Task statement >>
Only the lines from the beginning of the material below through the line with "O.M. m_pi.AOOGABMI.Registro" should be retyped exactly, and pictures are to be skipped.

******************************

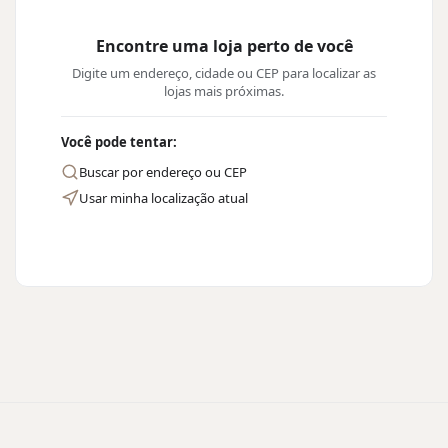
Encontre uma loja perto de você
Digite um endereço, cidade ou CEP para localizar as
lojas mais próximas.
Você pode tentar:
Buscar por endereço ou CEP
Usar minha localização atual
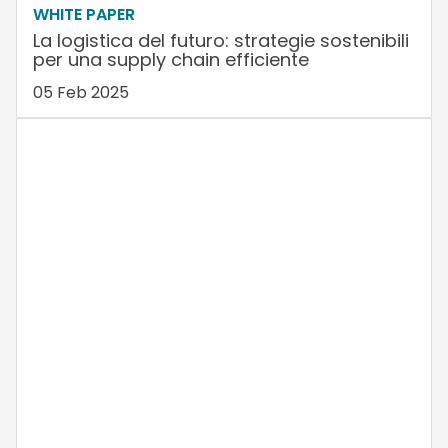
WHITE PAPER
La logistica del futuro: strategie sostenibili
per una supply chain efficiente
05 Feb 2025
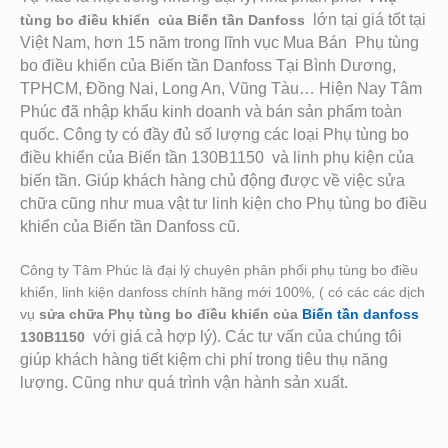
lớn tại giá tốt tại
tùng bo điều khiển của Biến tần Danfoss
Việt Nam, hơn 15 năm trong lĩnh vục Mua Bán Phụ tùng
bo điều khiển của Biến tần Danfoss Tại Bình Dương,
TPHCM, Đồng Nai, Long An, Vũng Tàu… Hiện Nay Tâm
Phúc đã nhập khẩu kinh doanh và bán sản phẩm toàn
quốc. Công ty có đầy đủ số lượng các loại Phụ tùng bo
điều khiển của Biến tần 130B1150
và linh phụ kiện của
biến tần. Giú
p khách hàng chủ động được về việc sửa
chữa cũng như mua vật tư linh kiện cho Phụ tùng bo điều
khiển của Biến tần Danfoss cũ.
Công ty Tâm Phúc là đại lý chuyên phân phối phụ tùng bo điều
khiển, linh kiện danfoss chính hãng mới 100%, ( có các các dịch
vụ
sửa chữa Phụ tùng bo điều khiển của
Biến tần danfoss
với giá cả hợp lý). Các tư vấn của chúng tôi
130B1150
giúp khách hàng tiết kiệm chi phí trong tiêu thụ năng
lượng. Cũng như quá trình vận hành sản xuất.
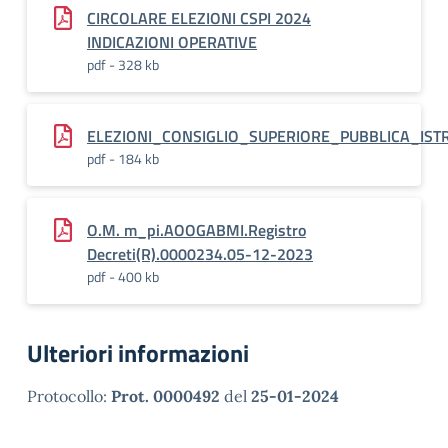
CIRCOLARE ELEZIONI CSPI 2024
INDICAZIONI OPERATIVE
pdf - 328 kb
ELEZIONI_CONSIGLIO_SUPERIORE_PUBBLICA_IST
pdf - 184 kb
O.M. m_pi.AOOGABMI.Registro
Decreti(R).0000234.05-12-2023
pdf - 400 kb
Ulteriori informazioni
Protocollo:
Prot. 0000492
del
25-01-2024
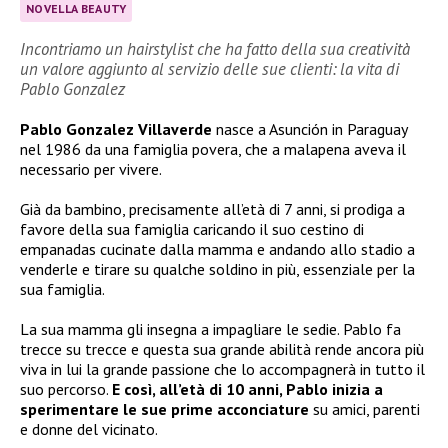
NOVELLA BEAUTY
Incontriamo un hairstylist che ha fatto della sua creatività
un valore aggiunto al servizio delle sue clienti: la vita di
Pablo Gonzalez
Pablo Gonzalez Villaverde
nasce a Asunción in Paraguay
nel 1986 da una famiglia povera, che a malapena aveva il
necessario per vivere.
Già da bambino, precisamente all’età di 7 anni, si prodiga a
favore della sua famiglia caricando il suo cestino di
empanadas cucinate dalla mamma e andando allo stadio a
venderle e tirare su qualche soldino in più, essenziale per la
sua famiglia.
La sua mamma gli insegna a impagliare le sedie. Pablo fa
trecce su trecce e questa sua grande abilità rende ancora più
viva in lui la grande passione che lo accompagnerà in tutto il
suo percorso.
E così, all’età di 10 anni, Pablo inizia a
sperimentare le sue prime acconciature
su amici, parenti
e donne del vicinato.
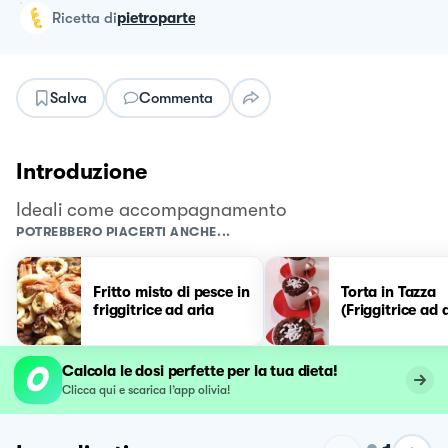
ricetta
di
pietroparte
Salva
Commenta
Introduzione
Ideali come accompagnamento
POTREBBERO PIACERTI ANCHE...
Fritto misto di pesce in
Torta in Tazza
friggitrice ad aria
(Friggitrice ad 
Calcola le dosi perfette per la tua dieta!
Clicca qui e scarica l’app olivia!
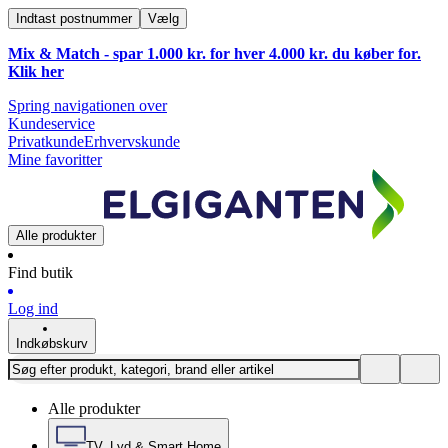
Indtast postnummer
Vælg
Mix & Match - spar 1.000 kr. for hver 4.000 kr. du køber for.
Klik
her
Spring navigationen over
Kundeservice
Privatkunde
Erhvervskunde
Mine favoritter
Alle produkter
Find butik
Log ind
Indkøbskurv
Alle produkter
TV, Lyd & Smart Home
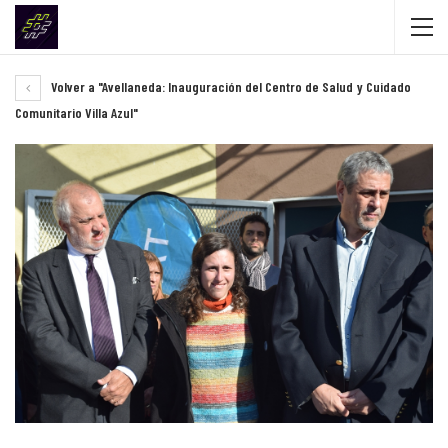
Volver a "Avellaneda: Inauguración del Centro de Salud y Cuidado
Comunitario Villa Azul"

******************************

Result of the task >>
Encontre uma loja perto de você
Digite um endereço, cidade ou CEP para localizar as
lojas mais próximas.
Você pode tentar:
Buscar por endereço ou CEP
Usar minha localização atual
WHITE PAPER
La logistica del futuro: strategie sostenibili
per una supply chain efficiente
05 Feb 2025
lớn tại giá tốt tại
tùng bo điều khiển của Biến tần Danfoss
Việt Nam, hơn 15 năm trong lĩnh vục Mua Bán Phụ tùng
bo điều khiển của Biến tần Danfoss Tại Bình Dương,
TPHCM, Đồng Nai, Long An, Vũng Tàu… Hiện Nay Tâm
Phúc đã nhập khẩu kinh doanh và bán sản phẩm toàn
quốc. Công ty có đầy đủ số lượng các loại Phụ tùng bo
điều khiển của Biến tần 130B1150
và linh phụ kiện của
biến tần. Giú
p khách hàng chủ động được về việc sửa
chữa cũng như mua vật tư linh kiện cho Phụ tùng bo điều
khiển của Biến tần Danfoss cũ.
Công ty Tâm Phúc là đại lý chuyên phân phối phụ tùng bo điều
khiển, linh kiện danfoss chính hãng mới 100%, ( có các các dịch
vụ
sửa chữa Phụ tùng bo điều khiển của
Biến tần danfoss
với giá cả hợp lý). Các tư vấn của chúng tôi
130B1150
giúp khách hàng tiết kiệm chi phí trong tiêu thụ năng
lượng. Cũng như quá trình vận hành sản xuất.
CIRCOLARE ELEZIONI CSPI 2024
INDICAZIONI OPERATIVE
pdf - 328 kb
ELEZIONI_CONSIGLIO_SUPERIORE_PUBBLICA_IST
pdf - 184 kb
O.M. m_pi.AOOGABMI.Registro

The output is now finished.